- _TAREA 1_:
Copia otra vez el relato del frutero, desde "Y bueno, yo" hasta "muy buena clienta.", y cambia "carro" por "carrito".
- _TAREA 2_:
Sigue escribiendo el relato del frutero a partir de donde termina.

- _TEXTO EXTRAÍDO_:
○ ○ ○ ○ ○
Y bueno, yo llevaba banana,
el carro lleno de cachos
de bananas pintonas. Y cuando
iba con el carro pegaba
cada grito: “fruteeeero,
vamos doña María”
o doña Flora o doña
Elisa. Tenía unos
trece catorce años.
Llego a la casa de una tana,
doña María,
que era muy buena clienta.
Le gustaba la mercadería
buena. Y yo la chorreaba
a veces, la chorreaba en
la uva, le manipulaba la
balanza pilón. Cuando
pedía dos kilos capaz
que le terminaba dando un
kilo cuatrocientos y le
decía “tome
doña María,
va esto de yapa y le agregaba
un racimito”, “gracia,
hijo” me decía
sin saber que la estaba
chorreando. Era pibe. Hoy
tenés que estar atento
a la balanza también.
Llego ahí, “a
ver doña María,
que llegó el Turquito,
a ver doña maría,
que no hay banana
como la mía”.
Y se me armó una
podrida, la tana salió
con la escoba, me entró
a correr a escobazos y yo
decía si estaba loca,
no entendía qué
había echo. Me corría
alrededor del carro y la
yegua. Dejé todo
en banda. “¿pero
está loca le decía,
qué le hice? “Asqueroso,
sin vergüenza”,
me decía, “te
voy a matare, te voy a cortare
el cogote”. “Asqueroso,
no te quiero ver nunca más”.
Y zafé. Me subí
rápidamente al carro
y le dije, rajemos Chola,
y empezó a caminar.
Me agarró un cagazo
bárbaro. Ahí
nomás habían
unos vecinos que vieron
y me preguntaron que le
había hecho a la
tana. “Nada, qué
sé yo”. Y así
pasó, seguí
vendiendo y al otro día
fui a cargar al Abasto,
como todos los días.
El sanguchito, el vinito,
a cantar un tanguito y después
a buscar mercadería
en el Mercado. Cargar la
mercadería y a casa.
La
cosa es que volvía
del Abasto, vuelvo para
casa, me tomo un mate cocido.
Vivía con mi vieja
en Grito de Asencio 3459.
Preparé toda la mercadería
y salí a hacer mi
recorrido. Otro recorrido
era de Palito, otro de Mantasí,
otro de Antonio, otro recorrido
era de Pelotita. Sí,
había uno que le
decíamos Pelotita,
porque era chiquito y redondo.
Mi recorrido era por Parque
Patricios. Me encontré
con la mujer de Palito que
era vecina de doña
María, la de la escoba.
Y me dice “hola, turquito,
qué tal?” “Bien,
pero yo ahí no paro.
No escuchó que doña
María me corrió
a escobazos”. “Aha,
también vos...”
“¿Pero, qué
hice?” “Más
bien, qué le dijiste?
Porque vos dijiste algo...”
“No, sé...”
“¿Qué
dijiste de la banana, cómo
gritás, banana buena,
linda?” “Aha,
yo grité ´vino
el frutero, el fruterito,
venga que no hay banana
como la mía´
y ahí me salió
corriendo a escobazos”.
Y es verdad que habían
buenas bananas, cada cacho
de banana. “Ah, por
eso fue”, dijo Chola,
la mujer de Palito, que
se llamaba como mi yegua.
“Ella lo tomó
a mal, creyó que
vos se lo dijiste con picardía”.
○ ○ ○ ○ ○
- _MATERIAL DE ESTUDIO_:
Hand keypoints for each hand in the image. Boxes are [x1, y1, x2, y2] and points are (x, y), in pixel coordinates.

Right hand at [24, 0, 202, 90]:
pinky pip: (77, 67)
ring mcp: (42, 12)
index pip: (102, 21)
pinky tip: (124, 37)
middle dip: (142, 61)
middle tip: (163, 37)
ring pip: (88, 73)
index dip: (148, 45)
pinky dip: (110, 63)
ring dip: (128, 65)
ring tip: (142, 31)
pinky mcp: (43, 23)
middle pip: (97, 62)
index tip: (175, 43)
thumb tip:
○ ○ ○ ○ ○
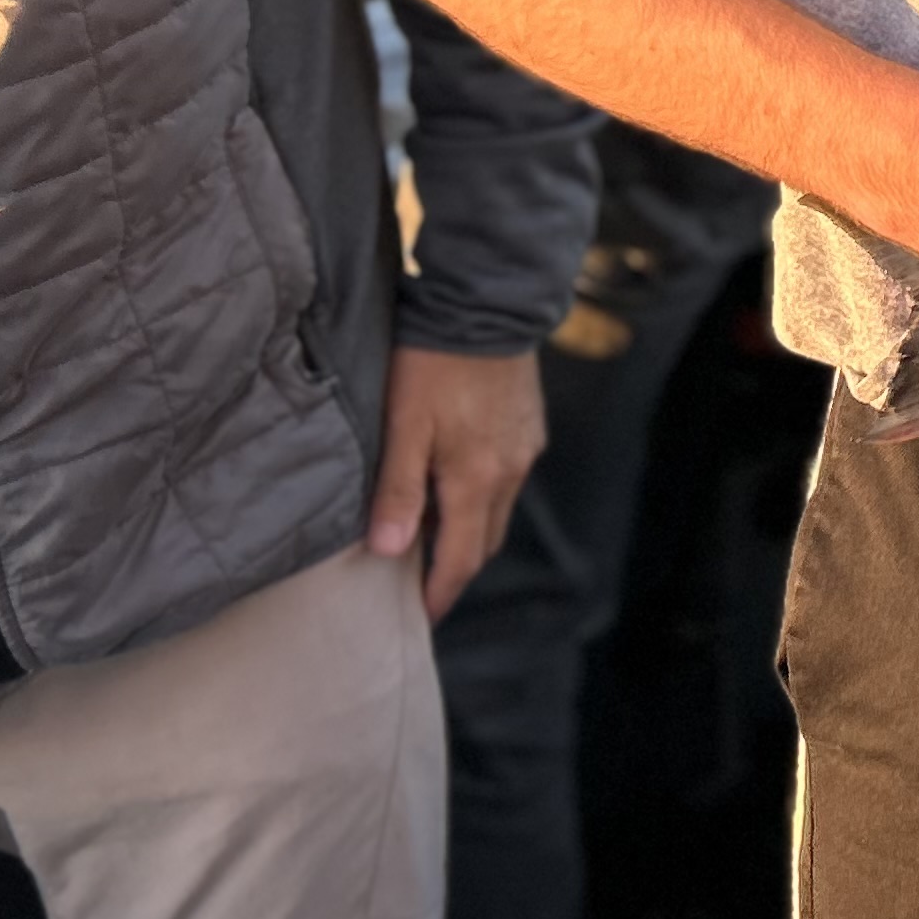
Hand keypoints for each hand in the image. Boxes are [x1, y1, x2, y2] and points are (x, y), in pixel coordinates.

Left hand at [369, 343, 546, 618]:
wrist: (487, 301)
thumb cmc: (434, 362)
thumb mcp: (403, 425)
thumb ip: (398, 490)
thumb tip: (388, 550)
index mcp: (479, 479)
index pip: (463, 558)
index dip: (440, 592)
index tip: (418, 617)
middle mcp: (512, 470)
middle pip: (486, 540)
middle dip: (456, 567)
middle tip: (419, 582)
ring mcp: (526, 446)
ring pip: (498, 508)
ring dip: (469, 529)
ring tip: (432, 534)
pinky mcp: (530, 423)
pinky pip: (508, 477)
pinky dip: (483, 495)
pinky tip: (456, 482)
○ ○ ○ ○ ○
- _RESPUESTA 1_:
Y bueno, yo llevaba banana,
el carrito lleno de cachos
de bananas pintonas. Y cuando
iba con el carrito pegaba
cada grito: “fruteeeero,
vamos doña María”
o doña Flora o doña
Elisa. Tenía unos
trece catorce años.
Llego a la casa de una tana,
doña María,
que era muy buena clienta.

- _RESPUESTA 2_:
“¿Qué
picardía?”
y entré a pensar
y entendí. Pero no
había sido mi intención.
Y se lo expliqué
a Chola. Que verdaderamente
me refería a las
bananas. Entonces ella habló
con doña María,
pero yo tenía un
miedo terrible de que la
tana me vuelva a correr
a escobazos, así
que me puse arriba del carro
como para salir rajando
apenas sale con la escoba.
“Ma´ que quiere
ese sinvergüenza”.
Y Chola le explicó
el malentendido. “Ma´
no me dijiste una porquería”.
“No, no qué
porquería, yo le
dije que no había
más...” y me
callé. “Ma´
no te hagas el porcachún”.
Me pidió que me acerque
yo exigí que muestre
las manos por si no tenía
una escoba detrás.
Había gente que se
había juntado y se
reía. Y ella me dice
“qué dijiste
de la banana?” “Dije
que tenía una banana
pintona, que no había
banana, ¿se lo digo?”
“Sí”
“que no había
banana como la mía,
pero como la que vendía”.
“Bueno está
perdonado, pero nunca más,
¿eh?” “no,
no, seguro que no”.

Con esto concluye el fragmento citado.